Things were different with athletic training education back when I was in college at University of Delaware. Back then, as a freshman, you did observation hours and applied to the athletic training program as a sophomore. Then during your sophomore and junior years you worked under a senior and certified AT with a different sport each season and if you were lucky you got to travel with your team. As a senior athletic trainer, you had 2 sports for their entire seasons and you basically oversaw the medical care, did all evaluations, treatments, referrals and under the direction of the certified, you made all the decisions for your team. Unless you were working with a large or highly visible team, (football, basketball, lacrosse and baseball) you even traveled solo. There was lots of pressure and responsibility placed on us un-certified undergrads back then. It prepared me for my first job when I graduated.

When I was a senior, there was one coach who had a reputation of making student athletic trainers cry. She prided herself on this and her toughness as a coach and in retrospect, I think our program directors never interfered because they wanted the students to experience working with a difficult coach.

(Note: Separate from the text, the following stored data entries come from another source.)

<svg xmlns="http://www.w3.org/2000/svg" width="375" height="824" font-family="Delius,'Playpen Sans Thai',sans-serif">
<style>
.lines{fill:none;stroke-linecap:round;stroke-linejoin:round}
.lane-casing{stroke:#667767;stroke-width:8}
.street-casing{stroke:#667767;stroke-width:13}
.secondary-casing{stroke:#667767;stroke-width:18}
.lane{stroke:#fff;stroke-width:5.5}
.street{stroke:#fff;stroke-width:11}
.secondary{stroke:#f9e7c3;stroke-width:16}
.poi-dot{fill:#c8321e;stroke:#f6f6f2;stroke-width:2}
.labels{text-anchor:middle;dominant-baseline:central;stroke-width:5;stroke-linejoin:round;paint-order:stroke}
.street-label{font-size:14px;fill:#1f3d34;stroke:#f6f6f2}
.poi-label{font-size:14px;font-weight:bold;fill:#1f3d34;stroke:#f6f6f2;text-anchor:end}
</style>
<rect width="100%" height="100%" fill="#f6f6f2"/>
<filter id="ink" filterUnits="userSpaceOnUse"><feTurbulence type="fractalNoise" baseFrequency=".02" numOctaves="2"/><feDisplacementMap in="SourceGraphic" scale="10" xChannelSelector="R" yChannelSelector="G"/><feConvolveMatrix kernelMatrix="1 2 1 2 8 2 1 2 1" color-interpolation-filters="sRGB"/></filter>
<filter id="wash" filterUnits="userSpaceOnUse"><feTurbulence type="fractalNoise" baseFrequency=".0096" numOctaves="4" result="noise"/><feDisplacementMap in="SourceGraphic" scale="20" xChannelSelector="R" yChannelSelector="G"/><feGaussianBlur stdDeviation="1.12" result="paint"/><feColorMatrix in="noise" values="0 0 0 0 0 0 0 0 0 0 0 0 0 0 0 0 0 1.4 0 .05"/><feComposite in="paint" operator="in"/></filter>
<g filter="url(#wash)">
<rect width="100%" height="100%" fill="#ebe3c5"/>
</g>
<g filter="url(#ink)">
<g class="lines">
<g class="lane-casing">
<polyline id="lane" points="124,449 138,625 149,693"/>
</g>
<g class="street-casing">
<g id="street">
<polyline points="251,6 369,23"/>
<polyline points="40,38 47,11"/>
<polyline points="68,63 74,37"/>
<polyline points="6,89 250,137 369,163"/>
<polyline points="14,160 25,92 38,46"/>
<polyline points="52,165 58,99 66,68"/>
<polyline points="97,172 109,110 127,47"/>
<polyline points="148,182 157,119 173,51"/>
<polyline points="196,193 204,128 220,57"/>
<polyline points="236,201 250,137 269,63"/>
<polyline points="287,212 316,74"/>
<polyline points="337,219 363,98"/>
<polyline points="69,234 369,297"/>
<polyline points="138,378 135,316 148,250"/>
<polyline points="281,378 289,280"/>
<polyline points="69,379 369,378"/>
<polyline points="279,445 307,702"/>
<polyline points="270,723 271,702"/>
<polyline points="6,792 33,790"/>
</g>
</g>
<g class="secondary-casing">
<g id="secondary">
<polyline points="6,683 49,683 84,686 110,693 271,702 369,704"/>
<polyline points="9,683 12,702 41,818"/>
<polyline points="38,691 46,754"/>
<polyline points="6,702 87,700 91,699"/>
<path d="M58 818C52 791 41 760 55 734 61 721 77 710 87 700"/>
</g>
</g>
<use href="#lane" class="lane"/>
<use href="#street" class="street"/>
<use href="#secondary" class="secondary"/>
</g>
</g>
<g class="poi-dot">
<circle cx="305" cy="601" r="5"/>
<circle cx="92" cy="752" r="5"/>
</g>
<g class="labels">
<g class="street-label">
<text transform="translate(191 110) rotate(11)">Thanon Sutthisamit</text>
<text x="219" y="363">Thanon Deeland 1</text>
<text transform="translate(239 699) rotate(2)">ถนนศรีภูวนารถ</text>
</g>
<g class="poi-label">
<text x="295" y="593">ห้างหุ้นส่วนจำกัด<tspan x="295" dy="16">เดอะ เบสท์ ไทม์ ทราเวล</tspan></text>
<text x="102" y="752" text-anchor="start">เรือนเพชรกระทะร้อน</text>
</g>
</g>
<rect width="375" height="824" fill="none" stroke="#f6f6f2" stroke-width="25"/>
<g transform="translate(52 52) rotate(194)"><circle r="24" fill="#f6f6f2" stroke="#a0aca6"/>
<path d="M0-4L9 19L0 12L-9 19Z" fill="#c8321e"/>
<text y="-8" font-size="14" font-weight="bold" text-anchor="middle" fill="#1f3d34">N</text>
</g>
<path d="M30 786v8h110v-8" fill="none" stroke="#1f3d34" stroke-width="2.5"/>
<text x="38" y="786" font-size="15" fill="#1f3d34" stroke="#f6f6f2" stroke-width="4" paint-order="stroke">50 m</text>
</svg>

Back to this difficult coach. I had one athlete who was rehabbing an ankle sprain. It was taking a long time and the coach was getting very frustrated. The athletes were intimidated by the coach too and they rarely spoke up to her. So I wasn’t exactly surprised one day when I got out to the field to find this injured athlete running drills she was not supposed to be doing. I approached the coach and said, “Hey coach, uh she’s not cleared to do these drills yet.” The coach BLEW UP on me demanding answers about why it was taking this long and when would she be ready and pointed to the athlete saying, “she looks fine out there.” She kept going, yelling in my face for what seemed like forever until finally she paused to say: “What? Are you going to cry now?” This last question blew me away. It was as if she was trying to add me to her list of "Student AT Cry-Babies" of the past and truthfully, I almost did cry! Instead I muscled up, took a deep breath, held back the tears and said I’d check with the certified AT and walked away.